Dataset extract Start Marker
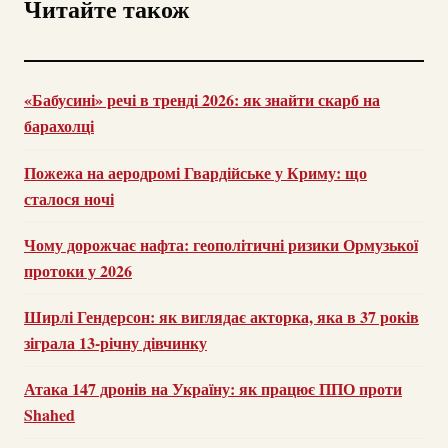
Читайте також
«Бабусині» речі в тренді 2026: як знайти скарб на
барахолці
Пожежа на аеродромі Гвардійське у Криму: що
сталося ночі
Чому дорожчає нафта: геополітичні ризики Ормузької
протоки у 2026
Ширлі Гендерсон: як виглядає акторка, яка в 37 років
зіграла 13-річну дівчинку
Атака 147 дронів на Україну: як працює ППО проти
Shahed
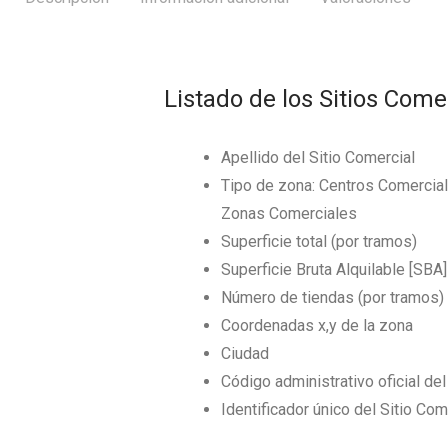
Listado de los Sitios Come
Apellido del Sitio Comercial
Tipo de zona: Centros Comerciale
Zonas Comerciales
Superficie total (por tramos)
Superficie Bruta Alquilable [SBA]
Número de tiendas (por tramos)
Coordenadas x,y de la zona
Ciudad
Código administrativo oficial de
Identificador único del Sitio Com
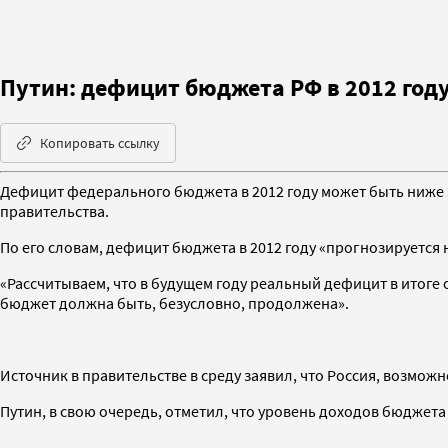
Путин: дефицит бюджета РФ в 2012 год
Копировать ссылку
Дефицит федерального бюджета в 2012 году может быть ниже 
правительства.
По его словам, дефицит бюджета в 2012 году «прогнозируется н
«Рассчитываем, что в будущем году реальный дефицит в итоге
бюджет должна быть, безусловно, продолжена».
Источник в правительстве в среду заявил, что Россия, возможн
Путин, в свою очередь, отметил, что уровень доходов бюджета в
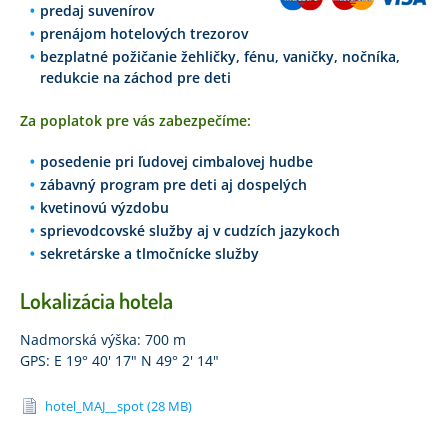
predaj suvenírov
prenájom hotelových trezorov
bezplatné požičanie žehličky, fénu, vaničky, nočníka,
redukcie na záchod pre deti
Za poplatok pre vás zabezpečíme:
posedenie pri ľudovej cimbalovej hudbe
zábavný program pre deti aj dospelých
kvetinovú výzdobu
sprievodcovské služby aj v cudzích jazykoch
sekretárske a tlmočnícke služby
Lokalizácia hotela
Nadmorská výška: 700 m
GPS: E 19° 40' 17" N 49° 2' 14"
hotel_MAJ__spot (28 MB)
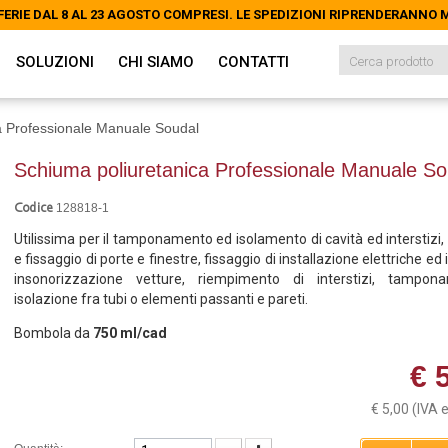
FERIE DAL 8 AL 23 AGOSTO COMPRESI. LE SPEDIZIONI RIPRENDERANNO
FERIE DAL 8 AL 23 AGOSTO COMPRESI. LE SPEDIZIONI RIPRENDERANNO
SOLUZIONI
CHI SIAMO
CONTATTI
a Professionale Manuale Soudal
Schiuma poliuretanica Professionale Manuale So
128818-1
Codice
Utilissima per il tamponamento ed isolamento di cavità ed interstizi, s
e fissaggio di porte e finestre, fissaggio di installazione elettriche ed 
insonorizzazione vetture, riempimento di interstizi, tampo
isolazione fra tubi o elementi passanti e pareti.
Bombola da
750 ml/cad
€ 
€ 5,00
(IVA 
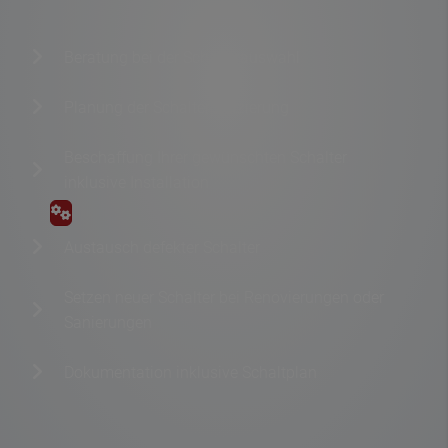
Beratung bei der Schalterauswahl
Planung der Schalterplatzierung
Beschaffung Ihrer gewünschten Schalter
inklusive Installation
Austausch defekter Schalter
Setzen neuer Schalter bei Renovierungen oder
Sanierungen
Dokumentation inklusive Schaltplan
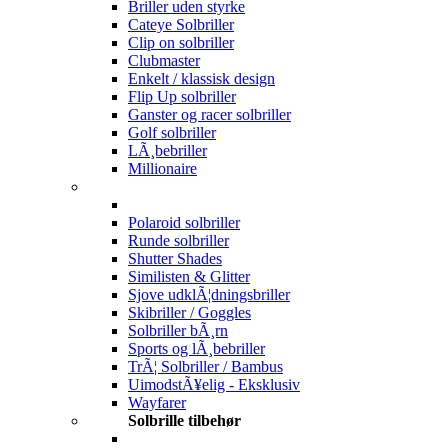
Briller uden styrke
Cateye Solbriller
Clip on solbriller
Clubmaster
Enkelt / klassisk design
Flip Up solbriller
Ganster og racer solbriller
Golf solbriller
LÃ¸bebriller
Millionaire
Polaroid solbriller
Runde solbriller
Shutter Shades
Similisten & Glitter
Sjove udklÃ¦dningsbriller
Skibriller / Goggles
Solbriller bÃ¸rn
Sports og lÃ¸bebriller
TrÃ¦ Solbriller / Bambus
UimodstÃ¥elig - Eksklusiv
Wayfarer
Solbrille tilbehør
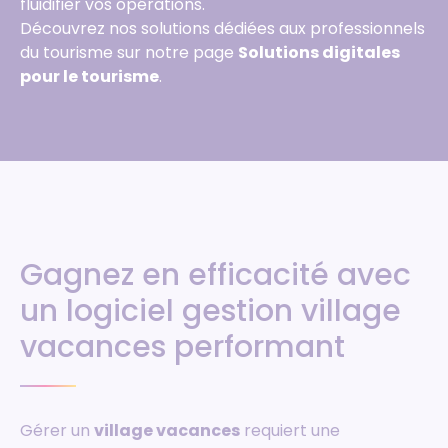
fluidifier vos opérations.
Découvrez nos solutions dédiées aux professionnels
du tourisme sur notre page
Solutions digitales
pour le tourisme
.
Gagnez en efficacité avec
un logiciel gestion village
vacances performant
Gérer un
village vacances
requiert une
Dataset extract End Marker
◆ **Task description**: Copy out each line of the entries that holds "Professionale".

◆ **Solved problem**:
a Professionale Manuale Soudal
Schiuma poliuretanica Professionale Manuale So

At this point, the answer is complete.